Hallo liebes Buffed-Cast-Team, um auf Cast 258 zurückzukommen, ob es noch Klicker in mmorpg's gibt, ich bin ein Klicker (bei WOW), aber nicht nur das, ich spiele mmorpg's in der Steuerung nicht über [wasd]-Tasten um zu laufen, sondern mit den rechten Pfeiltasten auf der Tastatur (mein Seitswertslaufen ist für links  [Entf] (über den Pfeilen) gelegt und mein Seitwertslaufen rechts auf [Bild] (über den Pfeilen) gelegt, springen ist auf [Einfg] und tab (ziel wechseln) ist auf [ende] gelegt.

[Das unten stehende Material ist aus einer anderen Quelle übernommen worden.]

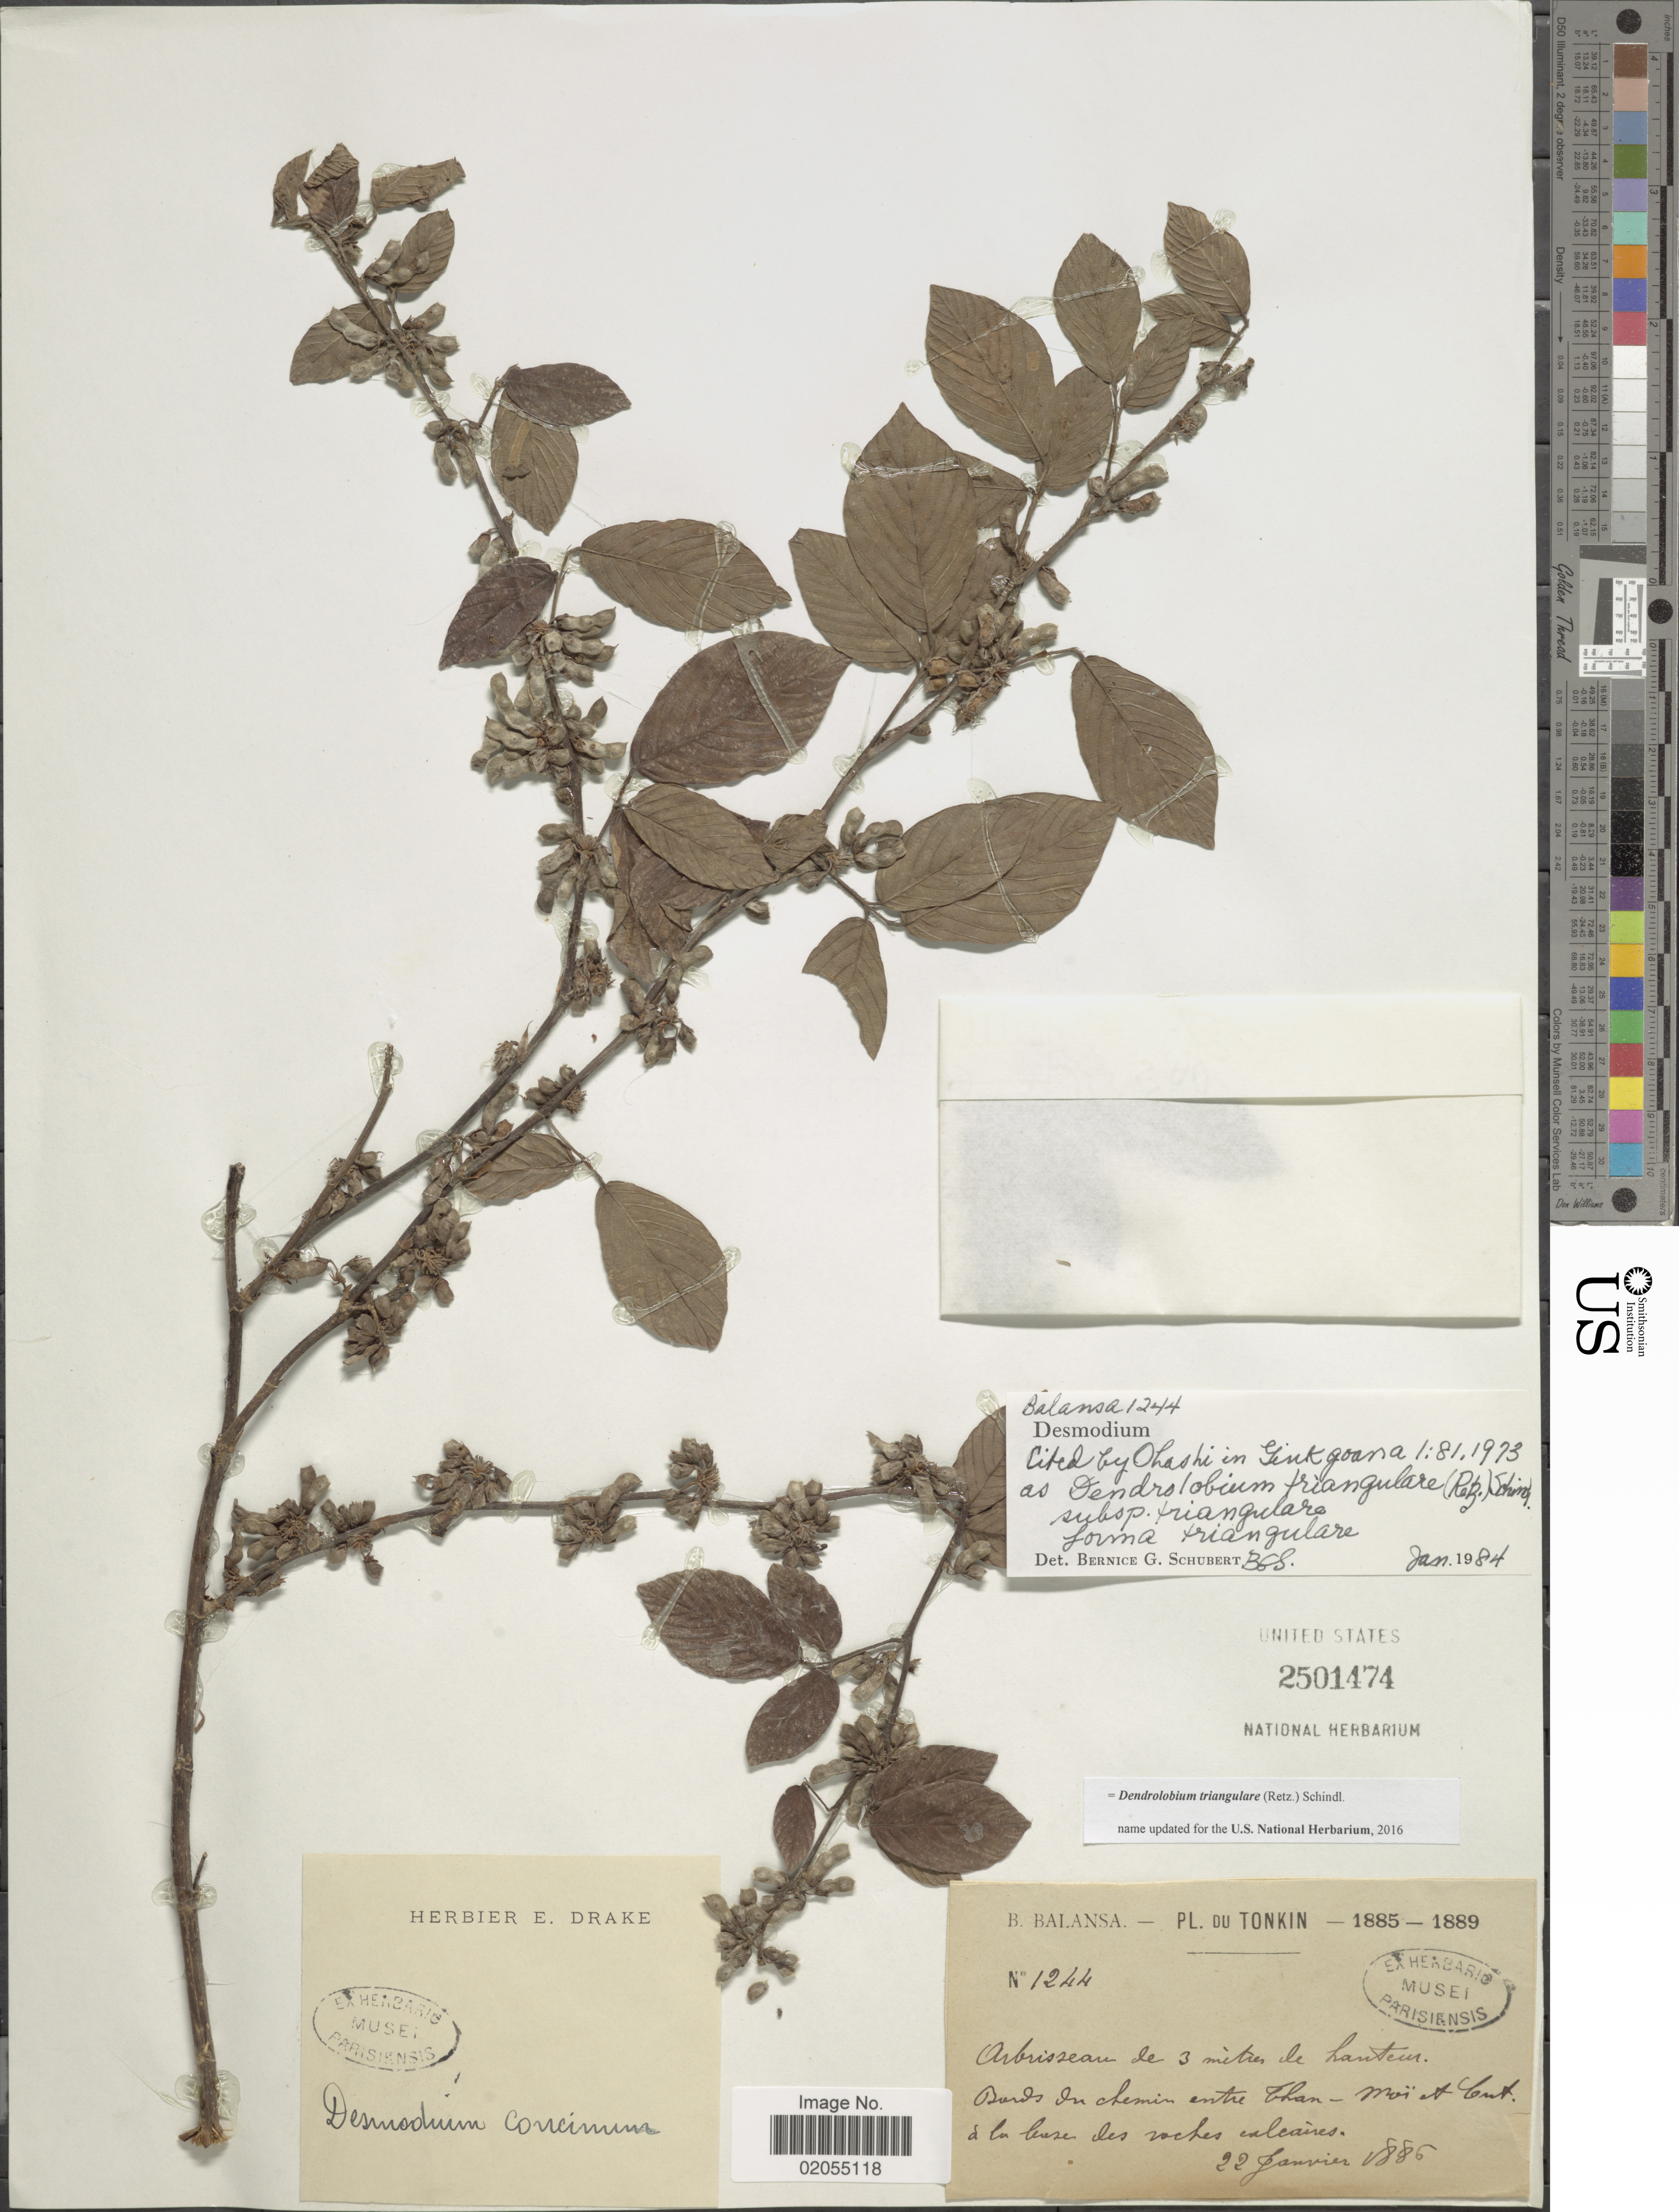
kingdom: Plantae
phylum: Tracheophyta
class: Magnoliopsida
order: Fabales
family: Fabaceae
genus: Dendrolobium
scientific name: Dendrolobium triangulare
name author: (Retz.) Schindl.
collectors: B. Balansa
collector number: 1244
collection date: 1886-01-22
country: Vietnam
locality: Tonkin. Bords du chemin entre Chan - Moi et Cut. á la leuse des roches calcaires. [interpreted]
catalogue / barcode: US 2501474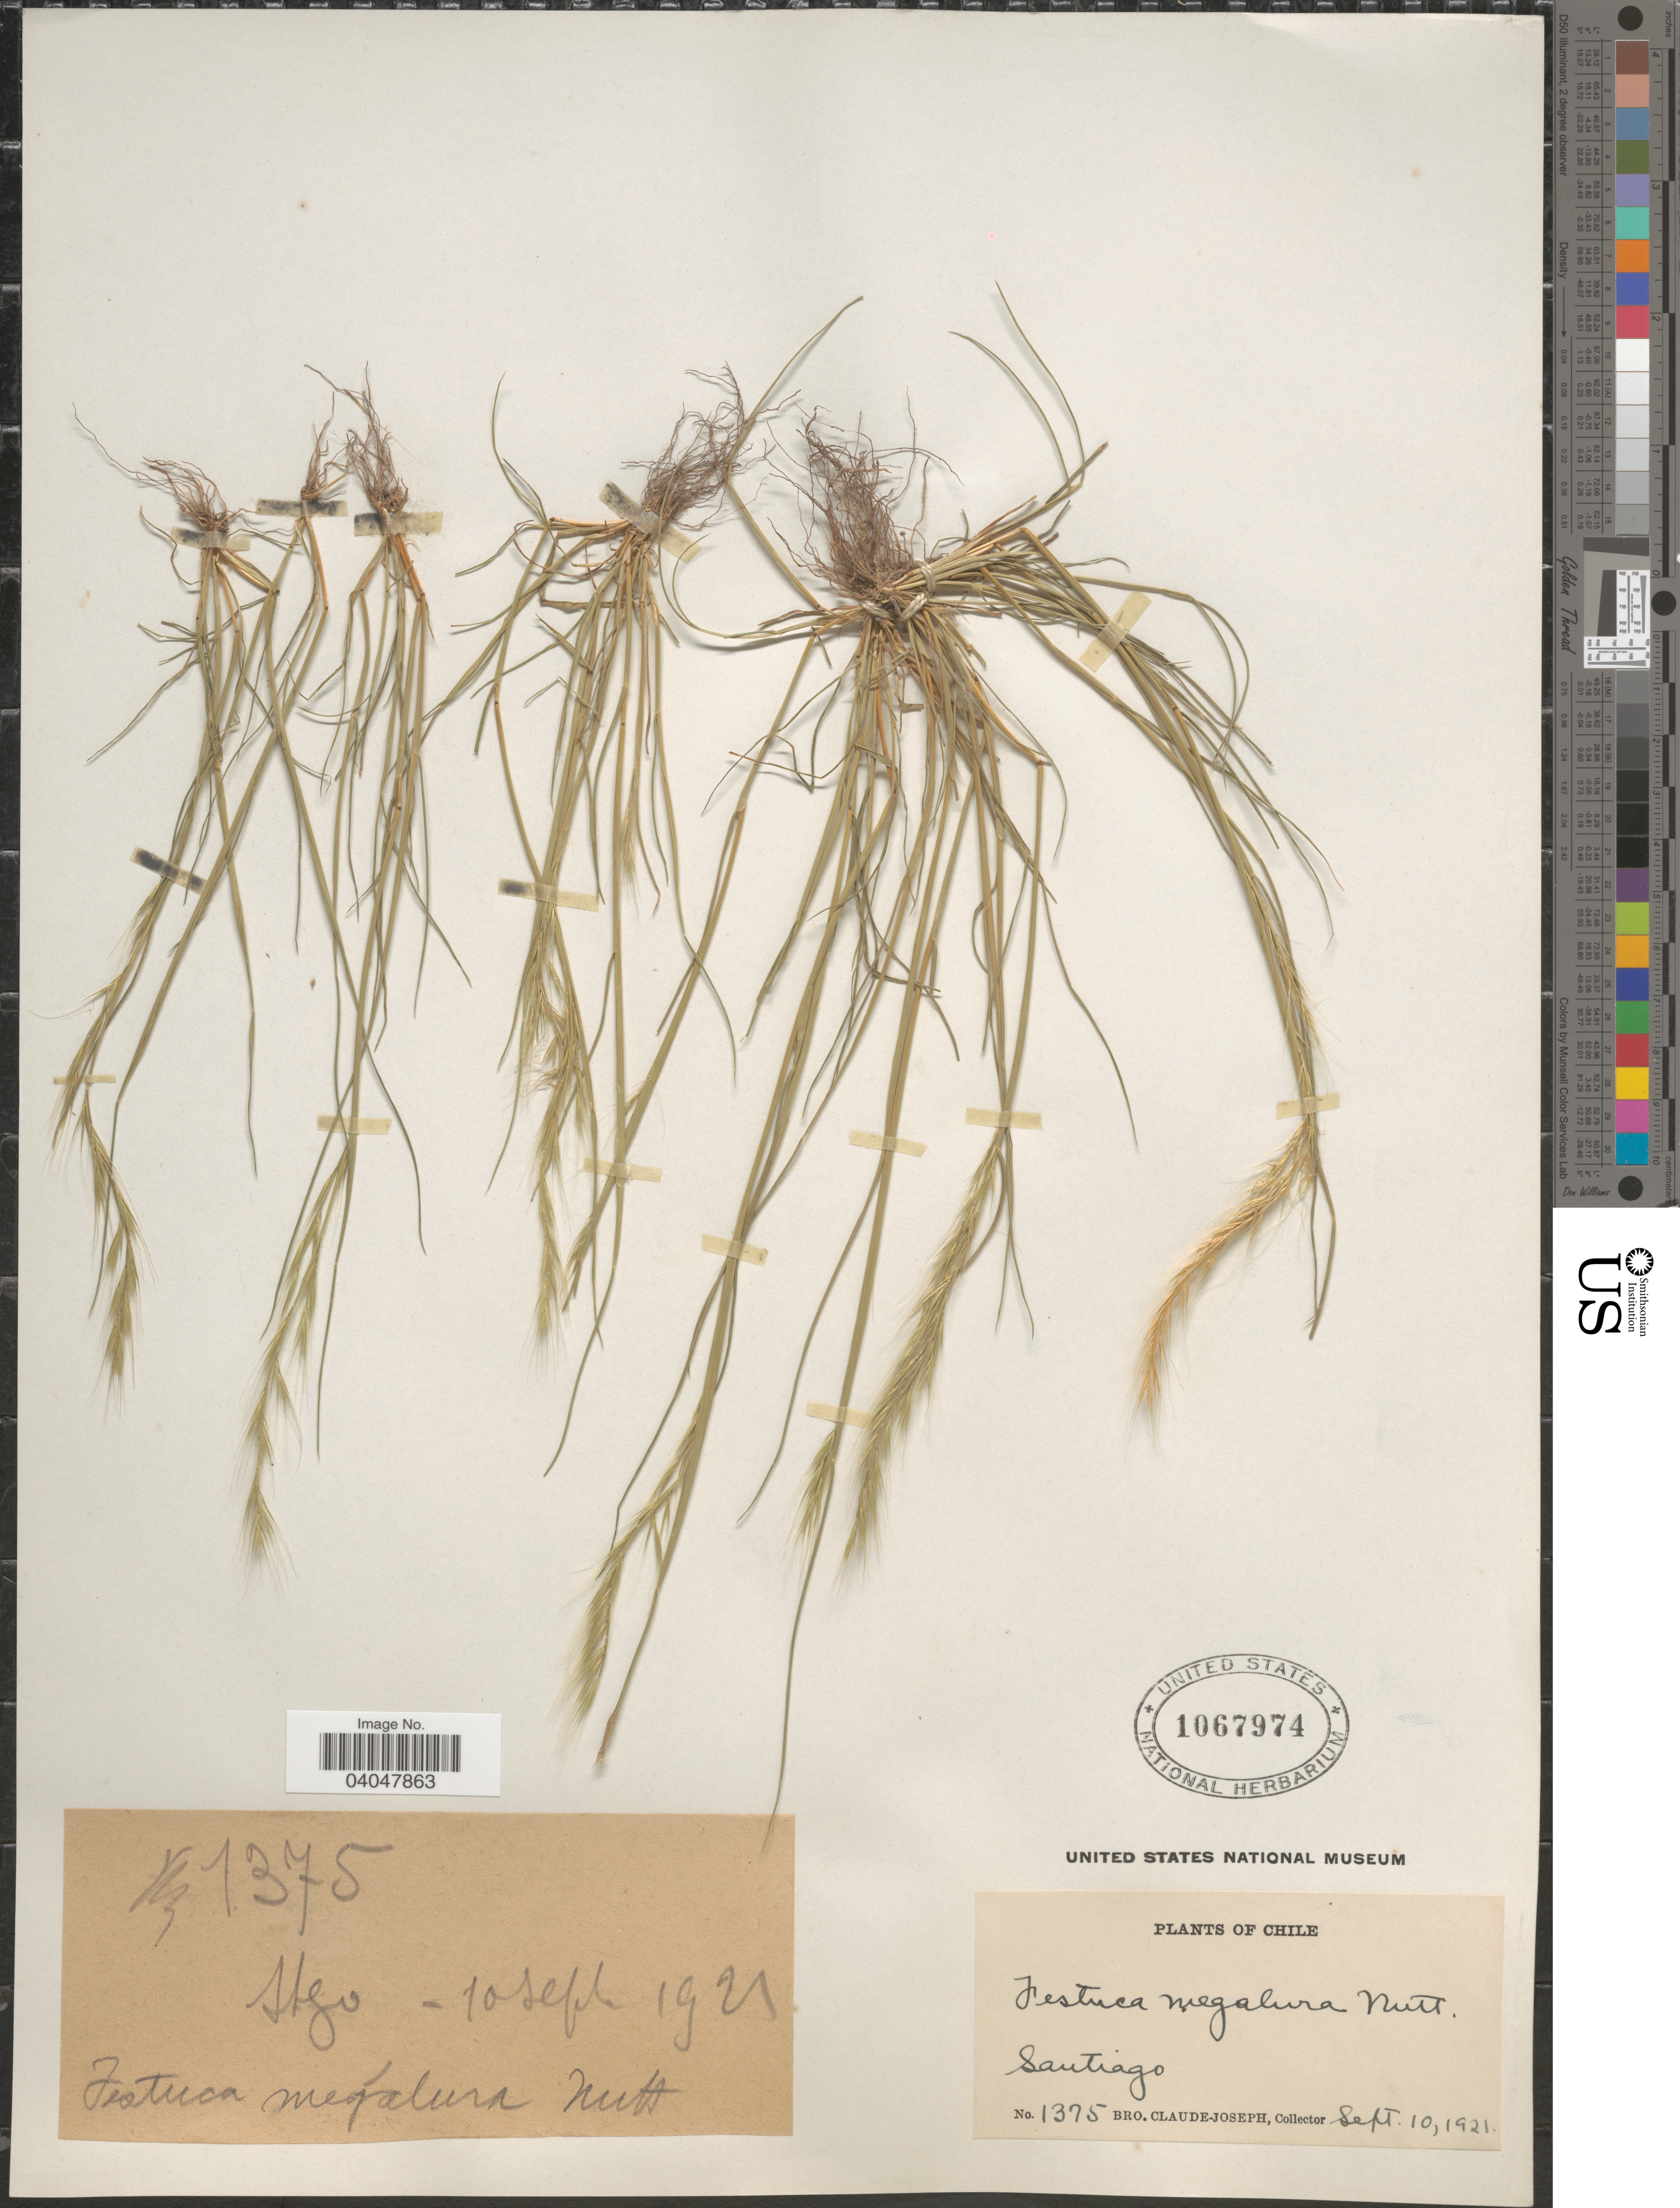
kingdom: Plantae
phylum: Tracheophyta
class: Liliopsida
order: Poales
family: Poaceae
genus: Festuca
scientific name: Festuca megalura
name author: Nutt.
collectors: Bro. Claude-Joseph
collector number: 1375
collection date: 1921-09-10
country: Chile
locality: Santiago.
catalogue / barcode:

Ich weis das ist sehr unveständlich geschrieben, aber ihr dürft es gerne im buffed-cast 259 einfacher erklären

Hättet ihr gedacht, das es sowas gibt???




Ich gebe zu, im pvp is' das nicht das Maß aller Dinge, aber zum Raiden als Jäger/ bzw. Hunter (mein Main) funktionierts gut 




(Aber ich bin auch n' Raider und kein PvP-Gamer)


----------